WHAT IS REQUIRED:
Reproduce verbatim all of the data given below, but do not carry over the images.

DATA SEGMENT:
□ □ □ □

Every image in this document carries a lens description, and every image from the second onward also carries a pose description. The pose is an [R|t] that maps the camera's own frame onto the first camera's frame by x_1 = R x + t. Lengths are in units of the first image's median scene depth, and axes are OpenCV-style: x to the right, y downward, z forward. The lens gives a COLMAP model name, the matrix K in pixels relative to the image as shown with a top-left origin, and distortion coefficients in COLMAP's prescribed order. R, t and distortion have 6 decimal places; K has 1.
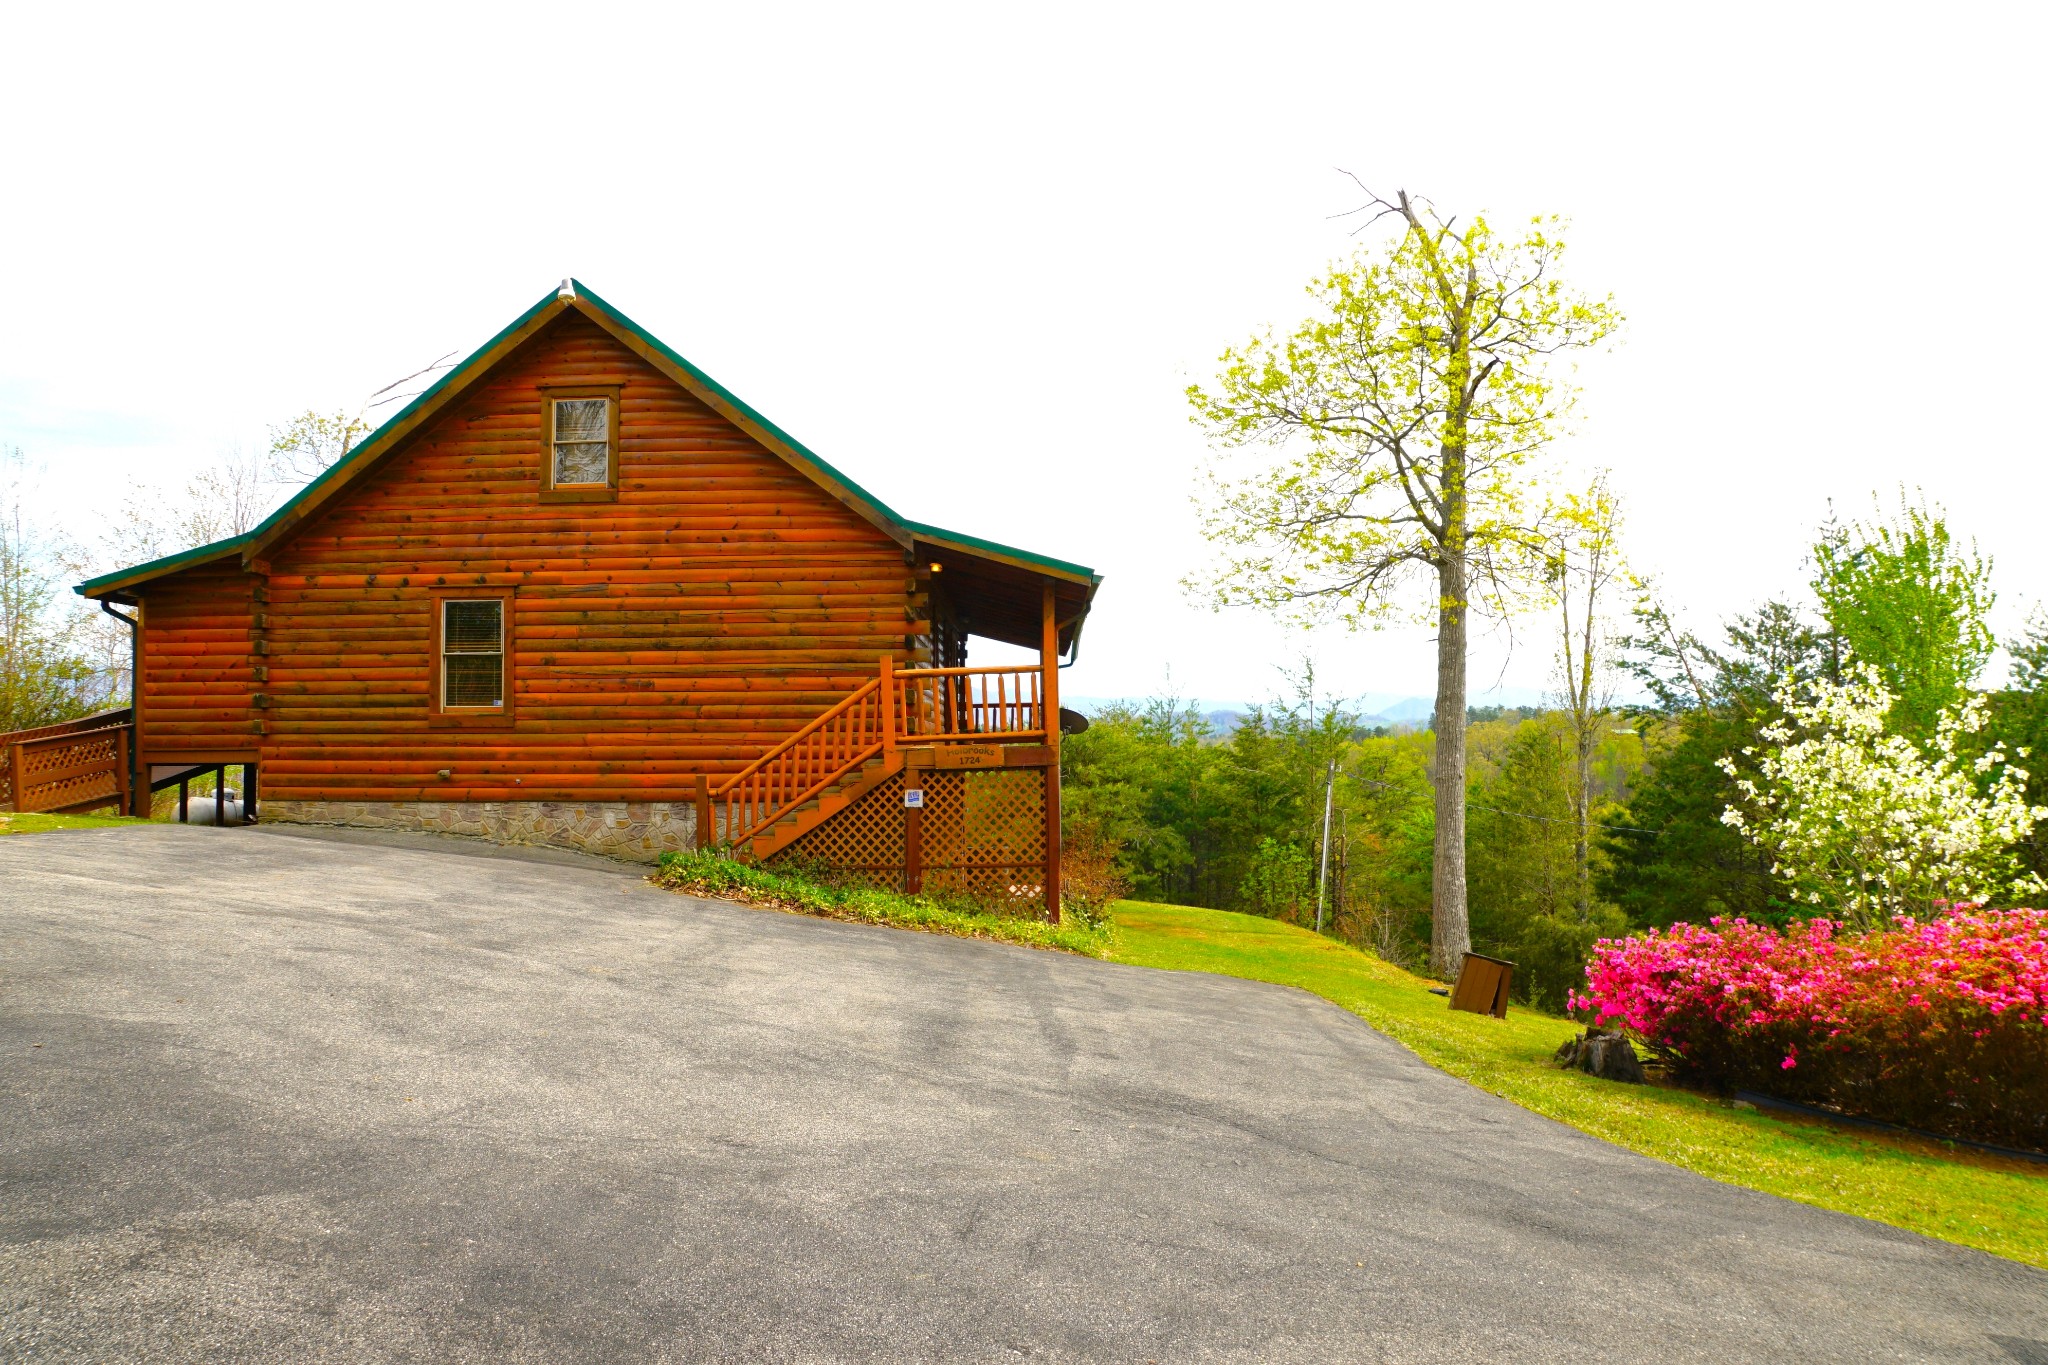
lens RADIAL K [[1516.4, 0, 1024.0], [0, 1516.4, 682.5], [0, 0, 1]] dist [-0.169082, 0.150336]
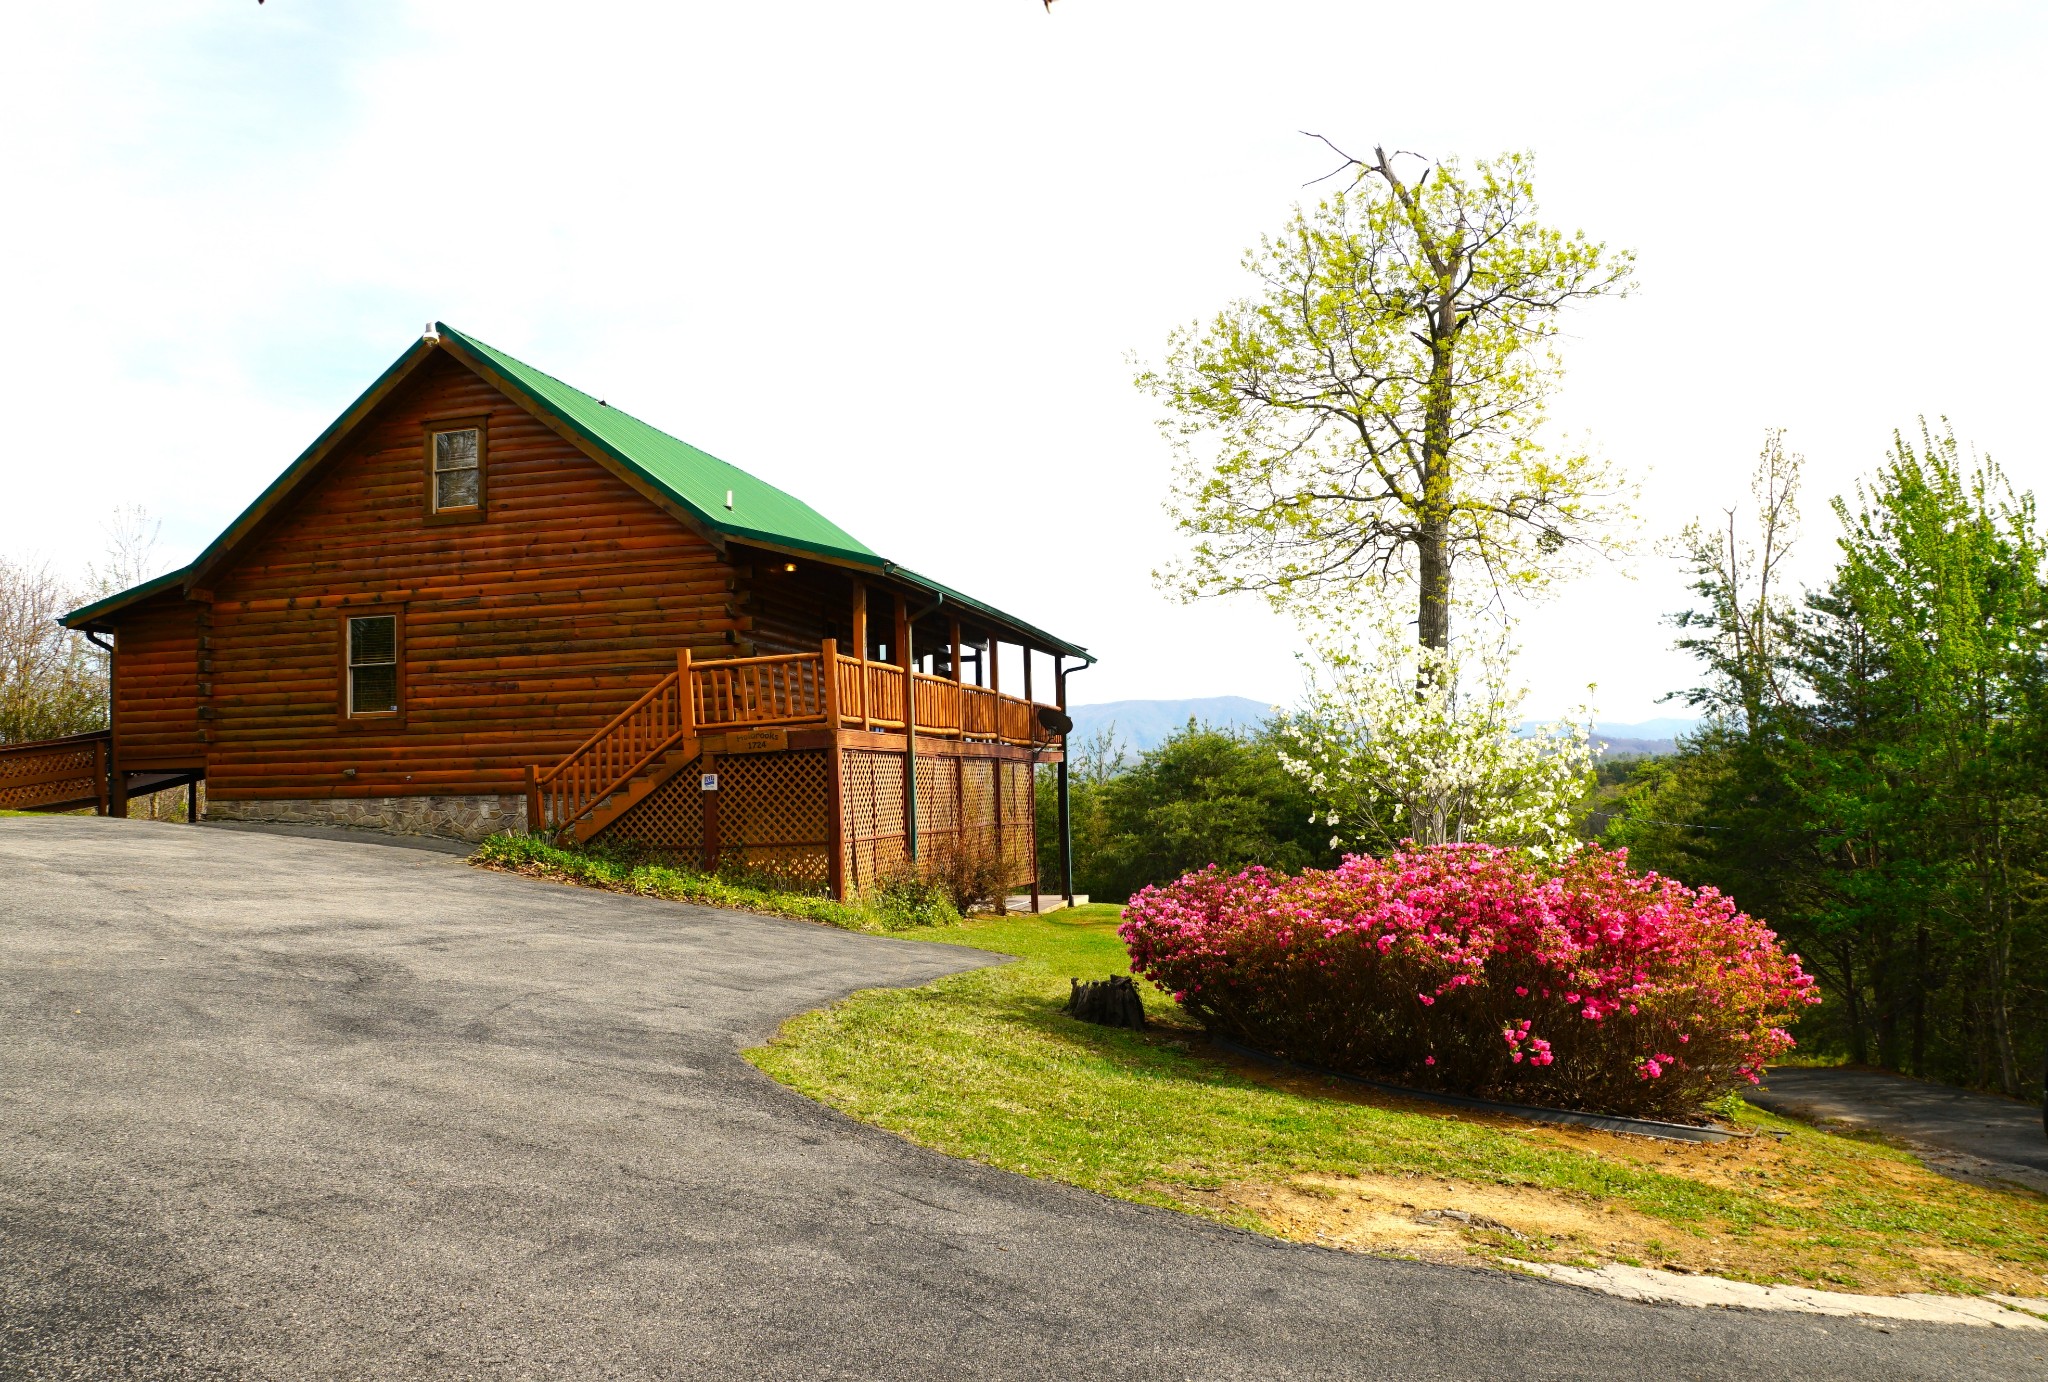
lens RADIAL K [[1623.1, 0, 1024.0], [0, 1623.1, 691.0], [0, 0, 1]] dist [-0.095696, 0.008014]
pose [[0.972984, -0.033863, -0.228374, 0.378562], [0.029914, 0.999337, -0.020733, 0.039984], [0.228924, 0.013342, 0.973353, -0.054739]]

□ □ □ □

SOLUTION FOR THIS PROBLEM:
Every image in this document carries a lens description, and every image from the second onward also carries a pose description. The pose is an [R|t] that maps the camera's own frame onto the first camera's frame by x_1 = R x + t. Lengths are in units of the first image's median scene depth, and axes are OpenCV-style: x to the right, y downward, z forward. The lens gives a COLMAP model name, the matrix K in pixels relative to the image as shown with a top-left origin, and distortion coefficients in COLMAP's prescribed order. R, t and distortion have 6 decimal places; K has 1.
lens RADIAL K [[1516.4, 0, 1024.0], [0, 1516.4, 682.5], [0, 0, 1]] dist [-0.169082, 0.150336]
lens RADIAL K [[1623.1, 0, 1024.0], [0, 1623.1, 691.0], [0, 0, 1]] dist [-0.095696, 0.008014]
pose [[0.972984, -0.033863, -0.228374, 0.378562], [0.029914, 0.999337, -0.020733, 0.039984], [0.228924, 0.013342, 0.973353, -0.054739]]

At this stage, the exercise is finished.